Suatu hari, di tengah padatnya jalan raya, riuh klakson kendaraan, atau kepungan gedung-gedung tinggi, mungkin kita bertanya: seperti apakah kota yang baik? Kita bisa menyebut rendahnya tingkat kriminalitas, minimnya polusi udara, memadainya fasilitas publik, dan sederet kriteria lainnya. Tambahkan satu lagi, yang membuat warganya bahagia.

Sham Shui Po, distrik kelas pekerja di tengah Hongkong itu, abu-abu. Warna pirau mendominasi bangunan-bangunan bertingkat. Hanya ada sedikit aksen merah dari tulisan pada papan-papan nama toko atau kedai. Suatu siang pada Maret lalu, seniman Okuda San Miguel dari Spanyol menyusuri Jalan Tai Nan di area itu.
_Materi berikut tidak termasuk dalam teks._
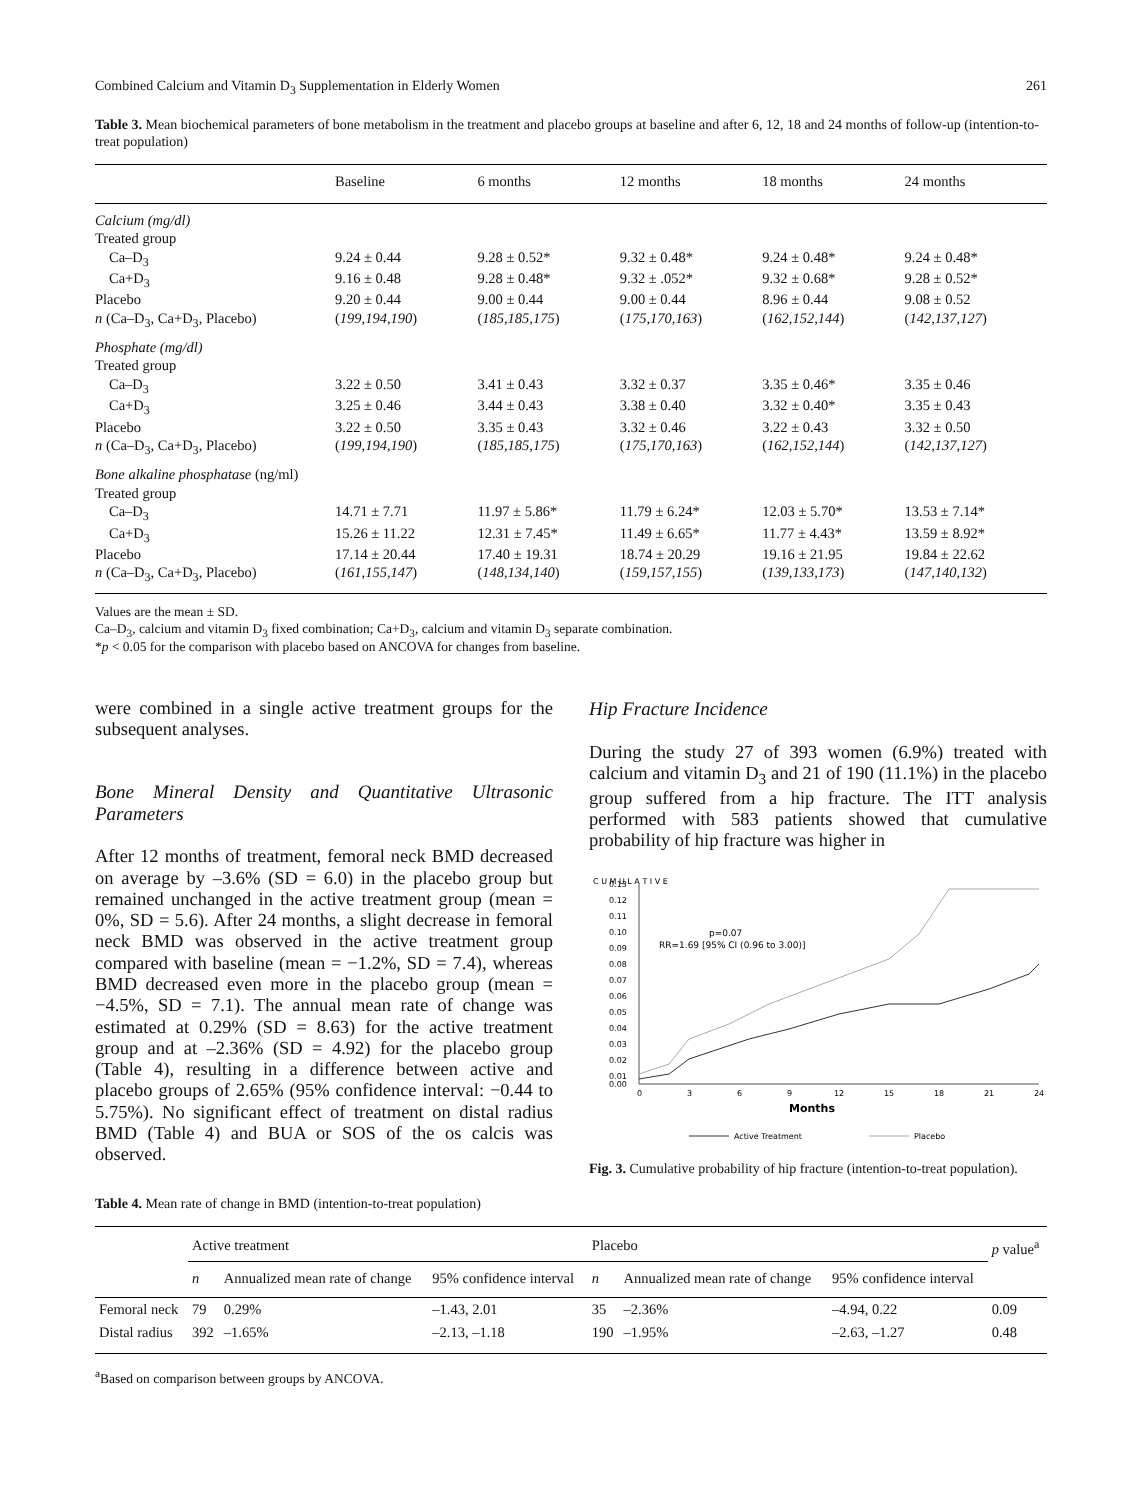Combined Calcium and Vitamin D<sub>3</sub> Supplementation in Elderly Women 261
Table 3. Mean biochemical parameters of bone metabolism in the treatment and placebo groups at baseline and after 6, 12, 18 and 24 months of follow-up (intention-to-treat population)
| | Baseline | 6 months | 12 months | 18 months | 24 months |
| --- | --- | --- | --- | --- | --- |
| Calcium (mg/dl) | | | | | |
| Treated group | | | | | |
| Ca–D<sub>3</sub> | 9.24 ± 0.44 | 9.28 ± 0.52* | 9.32 ± 0.48* | 9.24 ± 0.48* | 9.24 ± 0.48* |
| Ca+D<sub>3</sub> | 9.16 ± 0.48 | 9.28 ± 0.48* | 9.32 ± .052* | 9.32 ± 0.68* | 9.28 ± 0.52* |
| Placebo | 9.20 ± 0.44 | 9.00 ± 0.44 | 9.00 ± 0.44 | 8.96 ± 0.44 | 9.08 ± 0.52 |
| n (Ca–D<sub>3</sub>, Ca+D<sub>3</sub>, Placebo) | ( 199,194,190 ) | ( 185,185,175 ) | ( 175,170,163 ) | ( 162,152,144 ) | ( 142,137,127 ) |
| Phosphate (mg/dl) | | | | | |
| Treated group | | | | | |
| Ca–D<sub>3</sub> | 3.22 ± 0.50 | 3.41 ± 0.43 | 3.32 ± 0.37 | 3.35 ± 0.46* | 3.35 ± 0.46 |
| Ca+D<sub>3</sub> | 3.25 ± 0.46 | 3.44 ± 0.43 | 3.38 ± 0.40 | 3.32 ± 0.40* | 3.35 ± 0.43 |
| Placebo | 3.22 ± 0.50 | 3.35 ± 0.43 | 3.32 ± 0.46 | 3.22 ± 0.43 | 3.32 ± 0.50 |
| n (Ca–D<sub>3</sub>, Ca+D<sub>3</sub>, Placebo) | ( 199,194,190 ) | ( 185,185,175 ) | ( 175,170,163 ) | ( 162,152,144 ) | ( 142,137,127 ) |
| Bone alkaline phosphatase (ng/ml) | | | | | |
| Treated group | | | | | |
| Ca–D<sub>3</sub> | 14.71 ± 7.71 | 11.97 ± 5.86* | 11.79 ± 6.24* | 12.03 ± 5.70* | 13.53 ± 7.14* |
| Ca+D<sub>3</sub> | 15.26 ± 11.22 | 12.31 ± 7.45* | 11.49 ± 6.65* | 11.77 ± 4.43* | 13.59 ± 8.92* |
| Placebo | 17.14 ± 20.44 | 17.40 ± 19.31 | 18.74 ± 20.29 | 19.16 ± 21.95 | 19.84 ± 22.62 |
| n (Ca–D<sub>3</sub>, Ca+D<sub>3</sub>, Placebo) | ( 161,155,147 ) | ( 148,134,140 ) | ( 159,157,155 ) | ( 139,133,173 ) | ( 147,140,132 ) |
Values are the mean ± SD.
Ca–D<sub>3</sub>, calcium and vitamin D<sub>3</sub> fixed combination; Ca+D<sub>3</sub>, calcium and vitamin D<sub>3</sub> separate combination.
*p < 0.05 for the comparison with placebo based on ANCOVA for changes from baseline.
were combined in a single active treatment groups for the subsequent analyses.
Bone Mineral Density and Quantitative Ultrasonic Parameters
After 12 months of treatment, femoral neck BMD decreased on average by –3.6% (SD = 6.0) in the placebo group but remained unchanged in the active treatment group (mean = 0%, SD = 5.6). After 24 months, a slight decrease in femoral neck BMD was observed in the active treatment group compared with baseline (mean = −1.2%, SD = 7.4), whereas BMD decreased even more in the placebo group (mean = −4.5%, SD = 7.1). The annual mean rate of change was estimated at 0.29% (SD = 8.63) for the active treatment group and at –2.36% (SD = 4.92) for the placebo group (Table 4), resulting in a difference between active and placebo groups of 2.65% (95% confidence interval: −0.44 to 5.75%). No significant effect of treatment on distal radius BMD (Table 4) and BUA or SOS of the os calcis was observed.
Hip Fracture Incidence
During the study 27 of 393 women (6.9%) treated with calcium and vitamin D<sub>3</sub> and 21 of 190 (11.1%) in the placebo group suffered from a hip fracture. The ITT analysis performed with 583 patients showed that cumulative probability of hip fracture was higher in
C U M U L A T I V E
0.13
0.12
0.11
0.10
0.09
0.08
0.07
0.06
0.05
0.04
0.03
0.02
0.01
0.00
0
3
6
9
12
15
18
21
24
Months
p=0.07
RR=1.69 [95% CI (0.96 to 3.00)]
Active Treatment
Placebo
Fig. 3. Cumulative probability of hip fracture (intention-to-treat population).
Table 4. Mean rate of change in BMD (intention-to-treat population)
| | Active treatment | | | Placebo | | | p value<sup>a</sup> |
| --- | --- | --- | --- | --- | --- | --- | --- |
| | n | Annualized mean rate of change | 95% confidence interval | n | Annualized mean rate of change | 95% confidence interval | |
| Femoral neck | 79 | 0.29% | –1.43, 2.01 | 35 | –2.36% | –4.94, 0.22 | 0.09 |
| Distal radius | 392 | –1.65% | –2.13, –1.18 | 190 | –1.95% | –2.63, –1.27 | 0.48 |
<sup>a</sup> Based on comparison between groups by ANCOVA.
Ia memang sedang ingin membubuhkan lebih banyak warna pada kota itu. Ia berpikir untuk mencuri pelangi.

03

Begitulah “Rainbow Thief”, judul karya mural Okuda di Jalan Tai Nan, lahir. Karya yang dikerjakan dalam empat hari ini mengubah dinding bangunan setinggi 12 lantai yang suram menjadi mural tiga dimensi berwarna-warni dengan corak-corak geometris berbentuk kepala beruang. Bangunan yang telah berusia lebih dari 20 tahun itu diberi kehidupan kedua.

“Bangunan, karya seni publik, patung, mural, kota tua, taman, dan segala sesuatu terkait desain yang mengambil esensi dari area setempat akan membuat sebuah kota tampak sebuah menarik,” kata Okuda menjawab pertanyaan koran ini via surat elektronik, Jumat (13/5).

Karya itu dibuat dalam rangka festival HKwalls yang diadakan rutin setahun sekali sejak 2014. Pada penyelenggaraannya yang ketiga tahun ini, panitia ingin menghadirkan sesuatu yang berbeda di Sham Shui Po. Tempat ini bukan sekadar wilayah tinggal kelas pekerja dan pusat penjualan elektronik, tetapi juga kota tua yang menyimpan jejak-jejak peristiwa lampau yang membentuk Hongkong hari ini.

Setelah menetapkan Sham Shui Po sebagai lokasi yang akan diangkat tahun ini, panitia HKwalls menemui warga di tempat itu dan menyosialisasikan rencana mereka. Jackaline Chow, yang lahir dan besar di Sham Shui Po, begitu antusias mendengar rencana itu. Setelah mendapat persetujuan dari keluarganya, ia menyediakan bangunannya sebagai kanvas.

Sejak “Rainbow Thief” selesai pertengahan Maret, distrik itu terasa jauh lebih hidup. Citra lingkungan itu berubah. Setiap orang yang lewat di depan gedung milik Chow akan berhenti dan mengambil foto. Mereka jadi sangat menikmati saat-saat melintasi Jalan Tai Nan.

 

Untuk kebahagiaan

Rainbow Thief di Hongkong hanyalah satu dari ratusan karya lain Okuda. Jejak muralnya telah memberi sumbangsih untuk membuat kota-kota di belasan negara lebih hidup. Kita bisa menemukan karya Okuda antara lain di India, Mali, Mozambik, Amerika Serikat, Jepang, Cile, Brasil, Peru, Afrika Selatan, dan sejumlah negara Eropa.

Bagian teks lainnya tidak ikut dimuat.